Extracted data section start
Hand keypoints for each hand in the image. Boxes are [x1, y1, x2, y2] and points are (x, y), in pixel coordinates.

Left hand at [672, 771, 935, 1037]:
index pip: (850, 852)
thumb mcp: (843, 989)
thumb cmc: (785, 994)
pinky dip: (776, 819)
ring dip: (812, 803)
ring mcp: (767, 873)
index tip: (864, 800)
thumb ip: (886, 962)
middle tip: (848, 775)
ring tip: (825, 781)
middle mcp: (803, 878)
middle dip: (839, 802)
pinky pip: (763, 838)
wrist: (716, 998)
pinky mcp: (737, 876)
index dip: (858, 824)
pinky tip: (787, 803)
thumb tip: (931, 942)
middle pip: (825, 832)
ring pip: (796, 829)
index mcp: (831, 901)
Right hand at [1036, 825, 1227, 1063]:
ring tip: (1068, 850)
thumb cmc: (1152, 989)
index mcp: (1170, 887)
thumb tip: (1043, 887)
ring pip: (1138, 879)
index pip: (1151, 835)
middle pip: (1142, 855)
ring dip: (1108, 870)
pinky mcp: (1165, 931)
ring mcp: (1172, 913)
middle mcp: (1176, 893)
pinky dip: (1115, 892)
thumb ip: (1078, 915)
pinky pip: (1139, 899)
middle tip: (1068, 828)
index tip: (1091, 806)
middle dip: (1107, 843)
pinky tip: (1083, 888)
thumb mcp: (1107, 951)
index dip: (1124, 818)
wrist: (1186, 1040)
Extracted data section end
**Task to carry out:**
Please show every line of the records that holds the word "index".

**Task answer:**
index pip: (850, 852)
index tip: (864, 800)
index dip: (858, 824)
index mcp: (831, 901)
index mcp: (1170, 887)
index pip: (1151, 835)
index tip: (1091, 806)
index dip: (1124, 818)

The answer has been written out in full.